(Task item) What lines in the data hold the string "label"? Show them.

(Beginning of Information supplied)

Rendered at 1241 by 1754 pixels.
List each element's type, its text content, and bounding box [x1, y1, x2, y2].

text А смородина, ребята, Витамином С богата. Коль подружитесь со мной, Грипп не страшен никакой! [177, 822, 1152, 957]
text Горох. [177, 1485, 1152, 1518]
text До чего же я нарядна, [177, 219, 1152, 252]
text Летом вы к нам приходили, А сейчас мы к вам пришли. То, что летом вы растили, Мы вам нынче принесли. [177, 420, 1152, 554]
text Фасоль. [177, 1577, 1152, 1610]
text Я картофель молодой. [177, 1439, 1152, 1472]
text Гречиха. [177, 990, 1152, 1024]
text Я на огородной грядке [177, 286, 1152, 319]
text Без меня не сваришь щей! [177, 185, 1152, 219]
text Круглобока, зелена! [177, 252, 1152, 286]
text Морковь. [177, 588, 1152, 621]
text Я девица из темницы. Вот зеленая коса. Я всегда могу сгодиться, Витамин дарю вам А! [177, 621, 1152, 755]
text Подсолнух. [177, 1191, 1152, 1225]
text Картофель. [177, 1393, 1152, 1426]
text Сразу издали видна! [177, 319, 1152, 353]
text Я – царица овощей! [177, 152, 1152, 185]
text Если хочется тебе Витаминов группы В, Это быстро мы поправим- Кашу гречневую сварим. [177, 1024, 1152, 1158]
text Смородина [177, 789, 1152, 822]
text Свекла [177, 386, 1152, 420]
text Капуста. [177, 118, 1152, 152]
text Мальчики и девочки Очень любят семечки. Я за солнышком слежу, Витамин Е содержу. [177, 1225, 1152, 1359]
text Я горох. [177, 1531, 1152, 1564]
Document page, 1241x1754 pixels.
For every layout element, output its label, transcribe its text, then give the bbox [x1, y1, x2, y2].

(End of Information supplied)
(Beginning of Information supplied)

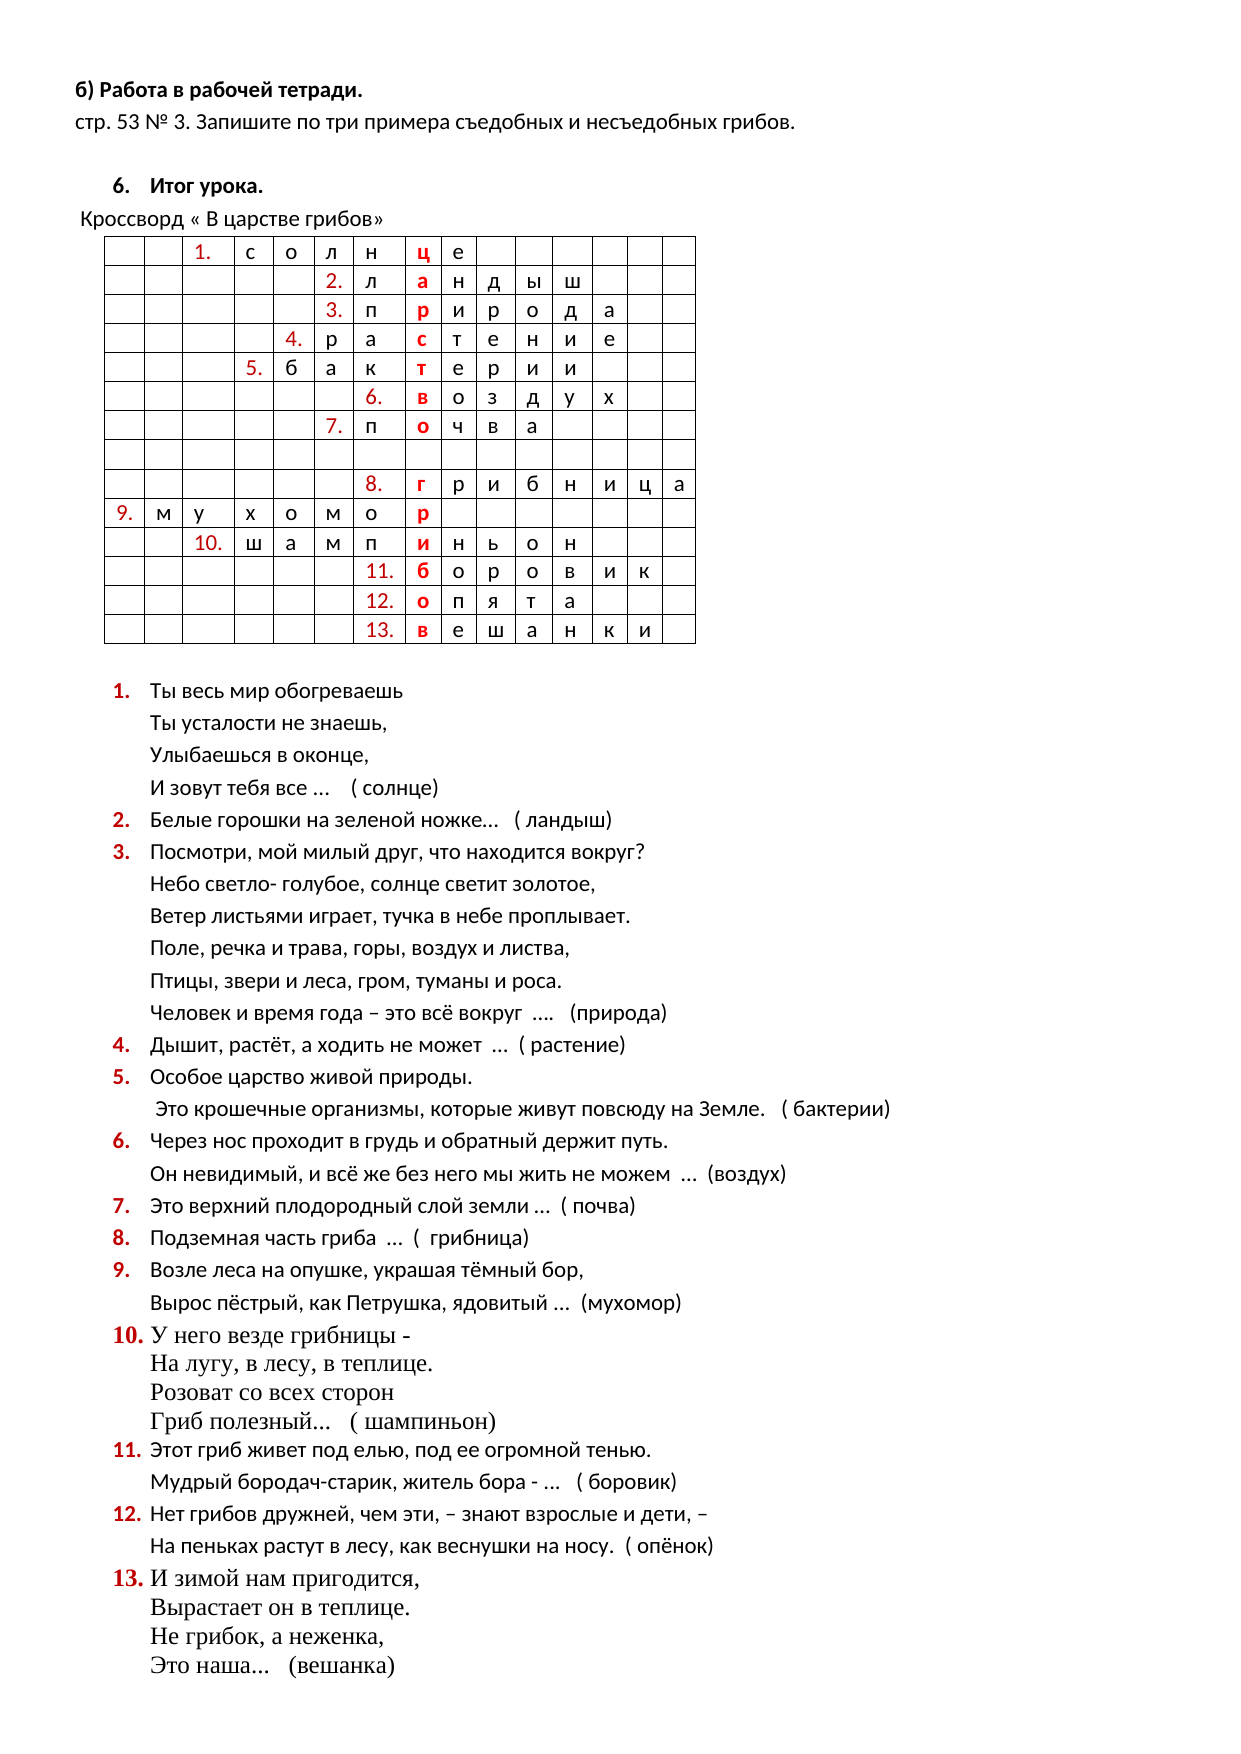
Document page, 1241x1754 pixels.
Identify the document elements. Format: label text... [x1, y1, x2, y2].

(End of Information supplied)

(Answer for the task)
For every layout element, output its label, transcribe its text, then give the bbox [x1, y1, x2, y2].
Identify the document elements. Format: label text... [x1, y1, x2, y2].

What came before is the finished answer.